*Task to complete*.
Write the data out again exactly, with no pictures.
=== Information given ===
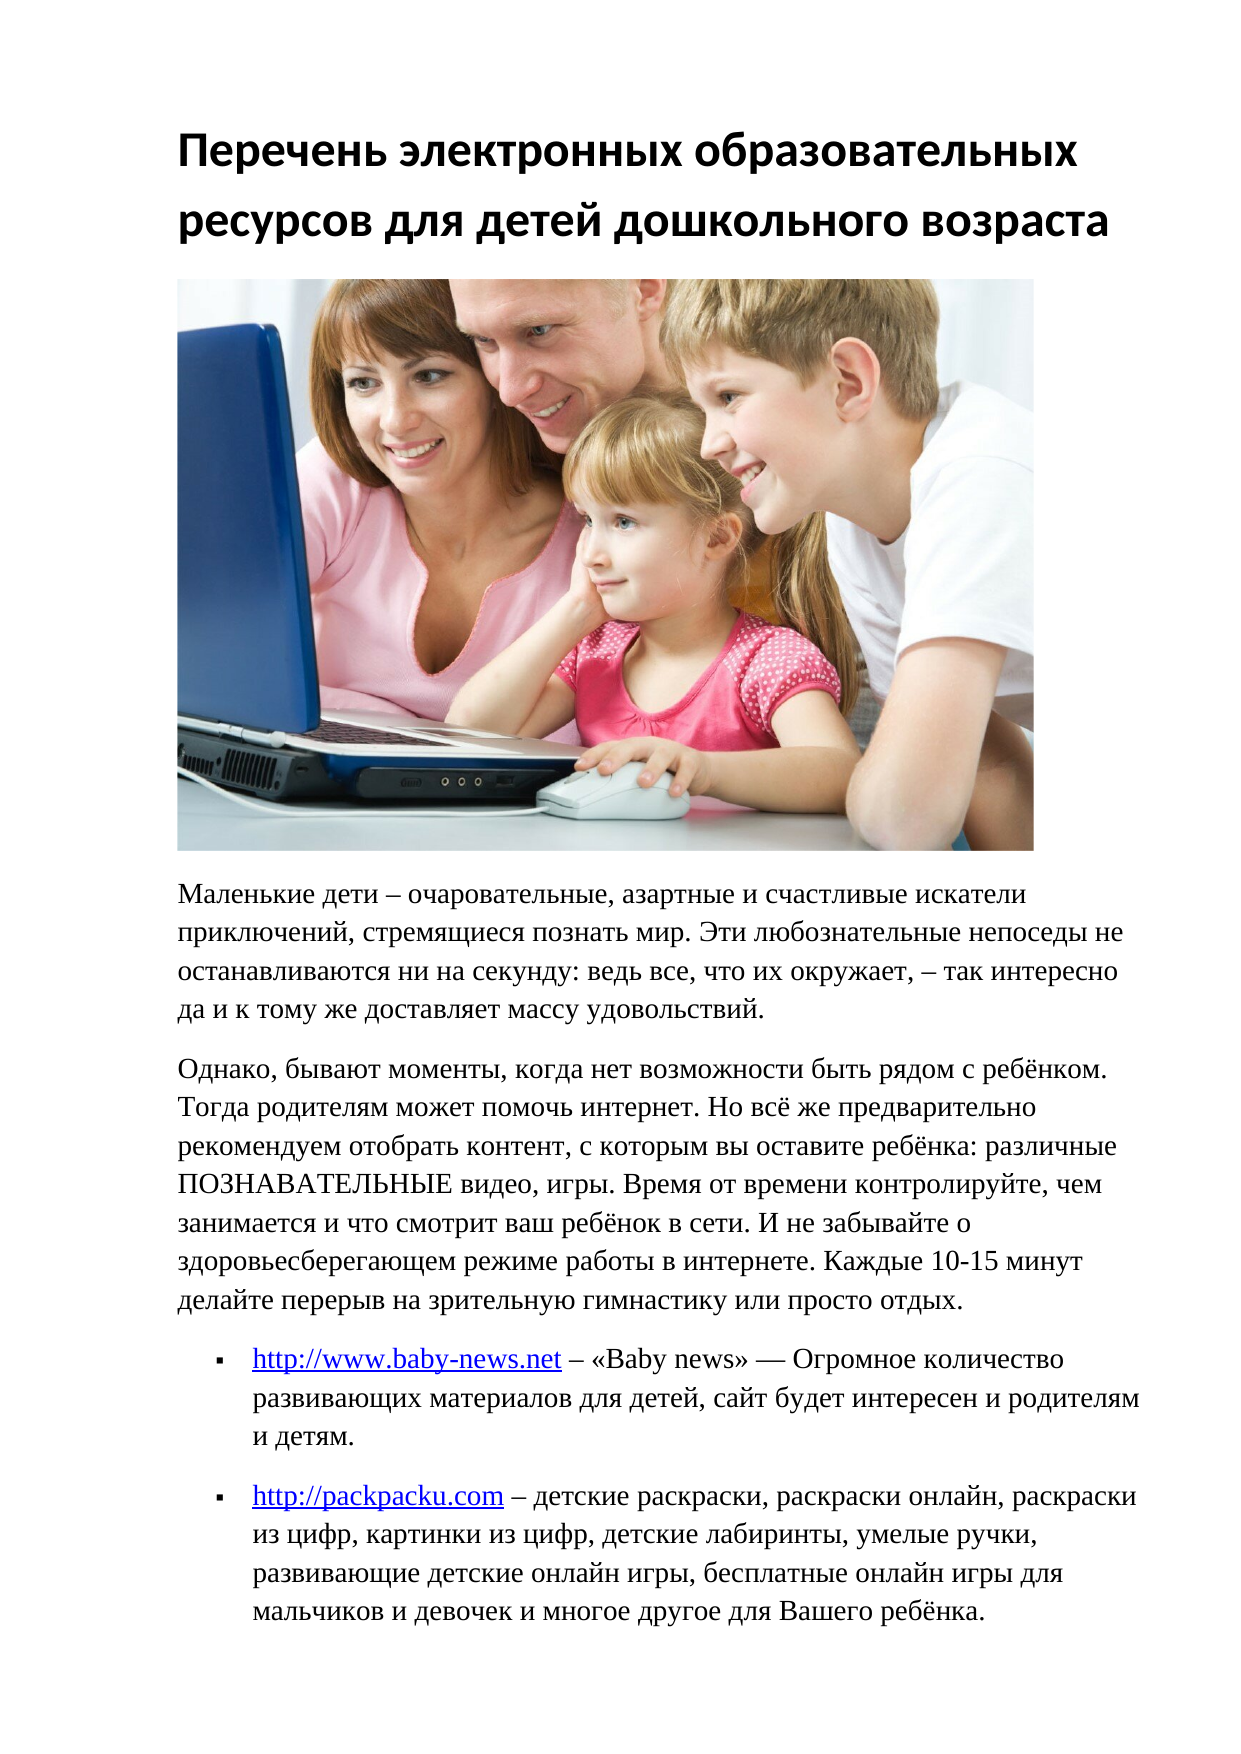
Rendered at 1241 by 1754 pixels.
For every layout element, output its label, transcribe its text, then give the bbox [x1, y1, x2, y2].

list http://www.baby-news.net – «Baby news» — Огромное количество развивающих материалов для детей, сайт будет интересен и родителям и детям. [215, 1341, 1152, 1452]
list http://packpacku.com – детские раскраски, раскраски онлайн, раскраски из цифр, картинки из цифр, детские лабиринты, умелые ручки, развивающие детские онлайн игры, бесплатные онлайн игры для мальчиков и девочек и многое другое для Вашего ребёнка. [215, 1478, 1152, 1627]
text Однако, бывают моменты, когда нет возможности быть рядом с ребёнком. Тогда родителям может помочь интернет. Но всё же предварительно рекомендуем отобрать контент, с которым вы оставите ребёнка: различные ПОЗНАВАТЕЛЬНЫЕ видео, игры. Время от времени контролируйте, чем занимается и что смотрит ваш ребёнок в сети. И не забывайте о здоровьесберегающем режиме работы в интернете. Каждые 10-15 минут делайте перерыв на зрительную гимнастику или просто отдых. [177, 1051, 1152, 1316]
text Маленькие дети – очаровательные, азартные и счастливые искатели приключений, стремящиеся познать мир. Эти любознательные непоседы не останавливаются ни на секунду: ведь все, что их окружает, – так интересно да и к тому же доставляет массу удовольствий. [177, 876, 1152, 1025]
picture [177, 279, 1034, 851]
text Перечень электронных образовательных ресурсов для детей дошкольного возраста [177, 118, 1152, 249]
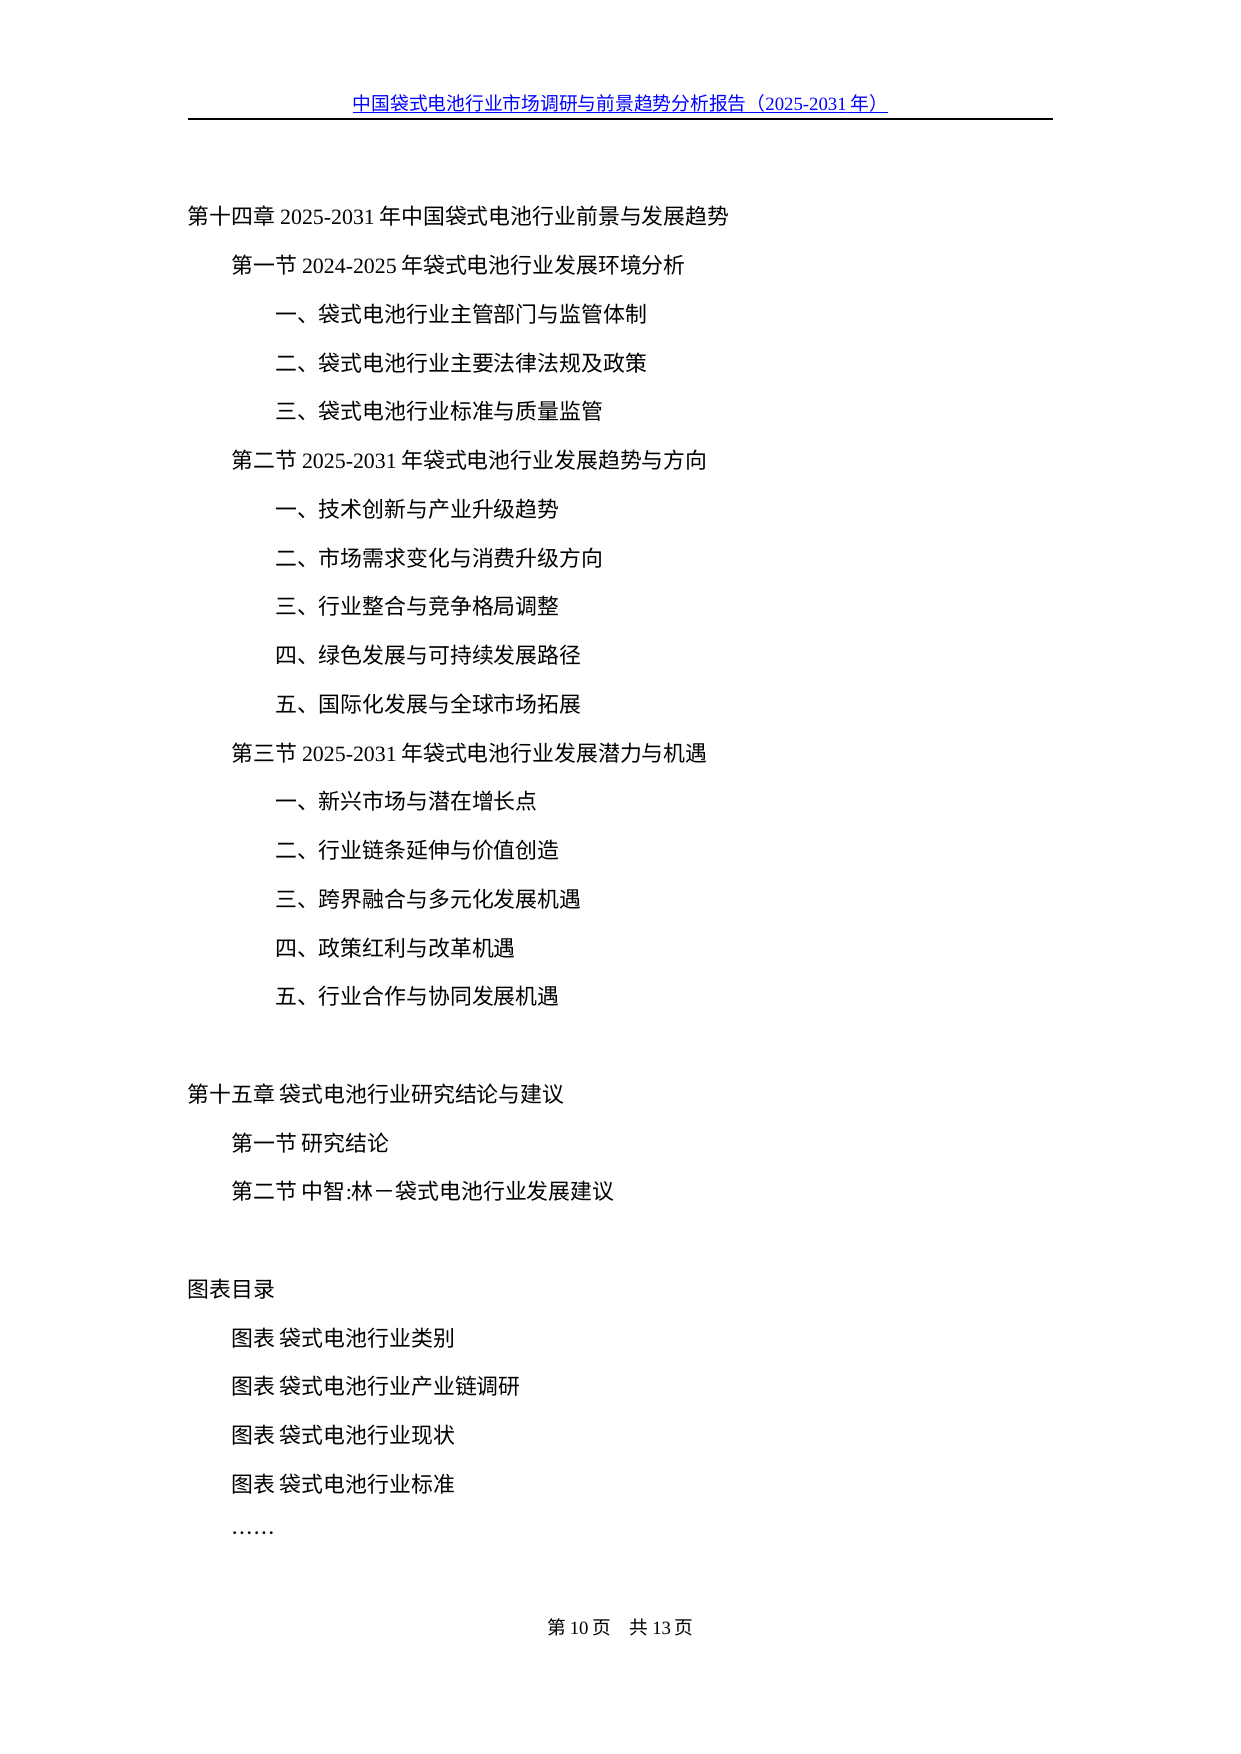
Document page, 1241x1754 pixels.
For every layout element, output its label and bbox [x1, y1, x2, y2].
===
*Answer box*.
Rendered at 1241 by 1754 pixels.
For every layout element, output its label, transcribe its text, then give the bbox [x1, y1, x2, y2].

list http://www.baby-news.net – «Baby news» — Огромное количество развивающих материалов для детей, сайт будет интересен и родителям и детям. [215, 1341, 1152, 1452]
list http://packpacku.com – детские раскраски, раскраски онлайн, раскраски из цифр, картинки из цифр, детские лабиринты, умелые ручки, развивающие детские онлайн игры, бесплатные онлайн игры для мальчиков и девочек и многое другое для Вашего ребёнка. [215, 1478, 1152, 1627]
text Однако, бывают моменты, когда нет возможности быть рядом с ребёнком. Тогда родителям может помочь интернет. Но всё же предварительно рекомендуем отобрать контент, с которым вы оставите ребёнка: различные ПОЗНАВАТЕЛЬНЫЕ видео, игры. Время от времени контролируйте, чем занимается и что смотрит ваш ребёнок в сети. И не забывайте о здоровьесберегающем режиме работы в интернете. Каждые 10-15 минут делайте перерыв на зрительную гимнастику или просто отдых. [177, 1051, 1152, 1316]
text Маленькие дети – очаровательные, азартные и счастливые искатели приключений, стремящиеся познать мир. Эти любознательные непоседы не останавливаются ни на секунду: ведь все, что их окружает, – так интересно да и к тому же доставляет массу удовольствий. [177, 876, 1152, 1025]
picture [177, 279, 1034, 851]
text Перечень электронных образовательных ресурсов для детей дошкольного возраста [177, 118, 1152, 249]
Document page, 1241x1754 pixels.
For every layout element, output its label and bbox [x1, y1, x2, y2].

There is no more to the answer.